In a world where everyone is glued to a smartphone, the market for Applications, usually shortened to Apps, has exploded virtually overnight. Apps allow users to do… well… pretty much anything. “There’s an app for that,” after all. Apps have been created to serve what seems like every form and function: mobile gaming, mobile banking, and mobile learning have all become phrases commonly used in our vocabulary today. It seems like things we once had to go out and do in the “real world” can just as easily be done from a phone’s touch screen, and you can bet that people are making a profit from it. But what exactly is an app? And how does it work?

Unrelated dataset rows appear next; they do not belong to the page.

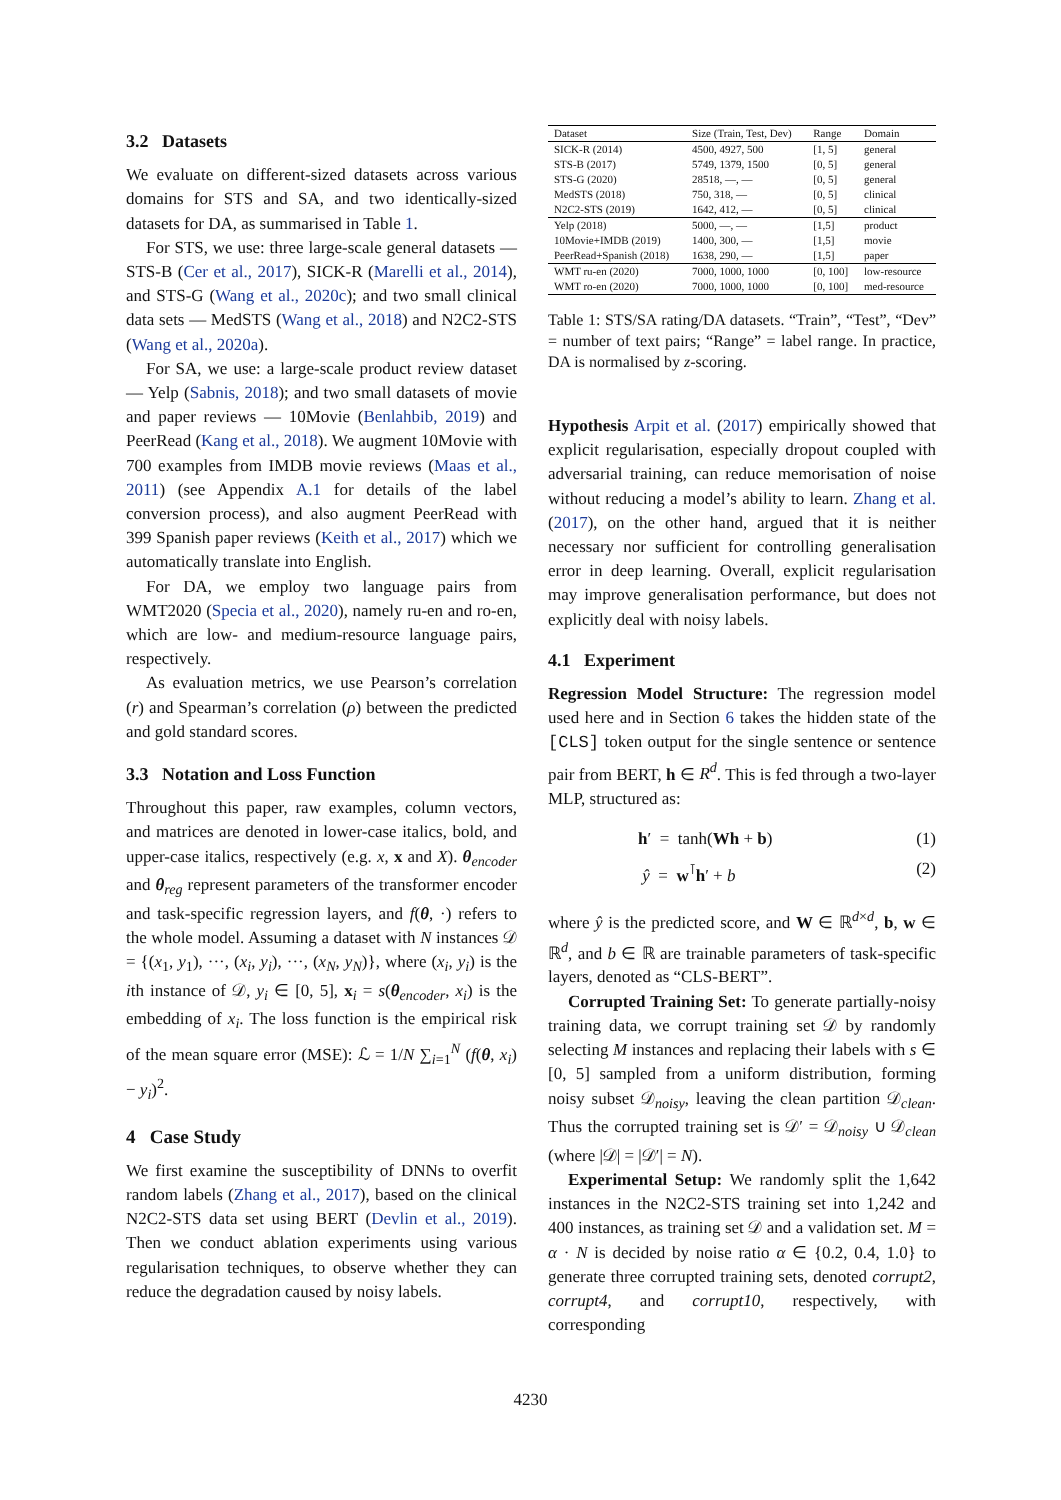3.2 Datasets
We evaluate on different-sized datasets across various domains for STS and SA, and two identically-sized datasets for DA, as summarised in Table 1.
For STS, we use: three large-scale general datasets — STS-B (Cer et al., 2017), SICK-R (Marelli et al., 2014), and STS-G (Wang et al., 2020c); and two small clinical data sets — MedSTS (Wang et al., 2018) and N2C2-STS (Wang et al., 2020a).
For SA, we use: a large-scale product review dataset — Yelp (Sabnis, 2018); and two small datasets of movie and paper reviews — 10Movie (Benlahbib, 2019) and PeerRead (Kang et al., 2018). We augment 10Movie with 700 examples from IMDB movie reviews (Maas et al., 2011) (see Appendix A.1 for details of the label conversion process), and also augment PeerRead with 399 Spanish paper reviews (Keith et al., 2017) which we automatically translate into English.
For DA, we employ two language pairs from WMT2020 (Specia et al., 2020), namely ru-en and ro-en, which are low- and medium-resource language pairs, respectively.
As evaluation metrics, we use Pearson’s correlation (r) and Spearman’s correlation (ρ) between the predicted and gold standard scores.
3.3 Notation and Loss Function
Throughout this paper, raw examples, column vectors, and matrices are denoted in lower-case italics, bold, and upper-case italics, respectively (e.g. x, x and X). θ<sub>encoder</sub> and θ<sub>reg</sub> represent parameters of the transformer encoder and task-specific regression layers, and f(θ, ·) refers to the whole model. Assuming a dataset with N instances 𝒟 = {(x<sub>1</sub>, y<sub>1</sub>), ···, (x<sub>i</sub>, y<sub>i</sub>), ···, (x<sub>N</sub>, y<sub>N</sub>)}, where (x<sub>i</sub>, y<sub>i</sub>) is the ith instance of 𝒟, y<sub>i</sub> ∈ [0, 5], x<sub>i</sub> = s(θ<sub>encoder</sub>, x<sub>i</sub>) is the embedding of x<sub>i</sub>. The loss function is the empirical risk of the mean square error (MSE): ℒ = 1/N ∑<sub>i=1</sub><sup>N</sup> (f(θ, x<sub>i</sub>) − y<sub>i</sub>)<sup>2</sup>.
4 Case Study
We first examine the susceptibility of DNNs to overfit random labels (Zhang et al., 2017), based on the clinical N2C2-STS data set using BERT (Devlin et al., 2019). Then we conduct ablation experiments using various regularisation techniques, to observe whether they can reduce the degradation caused by noisy labels.
| Dataset | Size (Train, Test, Dev) | Range | Domain |
| --- | --- | --- | --- |
| SICK-R (2014) | 4500, 4927, 500 | [1, 5] | general |
| STS-B (2017) | 5749, 1379, 1500 | [0, 5] | general |
| STS-G (2020) | 28518, —, — | [0, 5] | general |
| MedSTS (2018) | 750, 318, — | [0, 5] | clinical |
| N2C2-STS (2019) | 1642, 412, — | [0, 5] | clinical |
| Yelp (2018) | 5000, —, — | [1,5] | product |
| 10Movie+IMDB (2019) | 1400, 300, — | [1,5] | movie |
| PeerRead+Spanish (2018) | 1638, 290, — | [1,5] | paper |
| WMT ru-en (2020) | 7000, 1000, 1000 | [0, 100] | low-resource |
| WMT ro-en (2020) | 7000, 1000, 1000 | [0, 100] | med-resource |
Table 1: STS/SA rating/DA datasets. “Train”, “Test”, “Dev” = number of text pairs; “Range” = label range. In practice, DA is normalised by z-scoring.
Hypothesis Arpit et al. (2017) empirically showed that explicit regularisation, especially dropout coupled with adversarial training, can reduce memorisation of noise without reducing a model’s ability to learn. Zhang et al. (2017), on the other hand, argued that it is neither necessary nor sufficient for controlling generalisation error in deep learning. Overall, explicit regularisation may improve generalisation performance, but does not explicitly deal with noisy labels.
4.1 Experiment
Regression Model Structure: The regression model used here and in Section 6 takes the hidden state of the [CLS] token output for the single sentence or sentence pair from BERT, h ∈ R<sup>d</sup>. This is fed through a two-layer MLP, structured as:
h′ = tanh(Wh + b) (1)
ŷ = w<sup>⊺</sup>h′ + b (2)
where ŷ is the predicted score, and W ∈ ℝ<sup>d×d</sup>, b, w ∈ ℝ<sup>d</sup>, and b ∈ ℝ are trainable parameters of task-specific layers, denoted as “CLS-BERT”.
Corrupted Training Set: To generate partially-noisy training data, we corrupt training set 𝒟 by randomly selecting M instances and replacing their labels with s ∈ [0, 5] sampled from a uniform distribution, forming noisy subset 𝒟<sub>noisy</sub>, leaving the clean partition 𝒟<sub>clean</sub>. Thus the corrupted training set is 𝒟′ = 𝒟<sub>noisy</sub> ∪ 𝒟<sub>clean</sub> (where |𝒟| = |𝒟′| = N).
Experimental Setup: We randomly split the 1,642 instances in the N2C2-STS training set into 1,242 and 400 instances, as training set 𝒟 and a validation set. M = α · N is decided by noise ratio α ∈ {0.2, 0.4, 1.0} to generate three corrupted training sets, denoted corrupt2, corrupt4, and corrupt10, respectively, with corresponding
4230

As explained in the article, How to Create an App, Apps can divided into two categories: Native and Web apps. As you might be able to guess, Native apps take advantage of built-in hardware and software on the device to perform whatever functions they were designed for, and Web apps use the internet to do the same thing– that is, they actually function in the web browser, but “look and feel like a Native app”. Many apps are a combination of the two, having features that can be accessed with just the phone’s hardware, and additional features that are only available with an internet connection.
Once past learning and writing the basic code for the app, app builders can use storyboarding design tools to format the layout and look of the app. Next, they program the logic and data storage of the app, which ensures that the app functions as you would expect it to. For example, you press a button and the button responds by leading you to a new page, where you then enter information, press another button, and have your information stored in the app for future reference. Once this is complete, the app can be tested, and then published for public consumption.
The article goes more in-depth about the programs available for app creation and development, and concludes by stressing the importance of continued development of mobile apps as people continue to demand these applications on their mobile devices.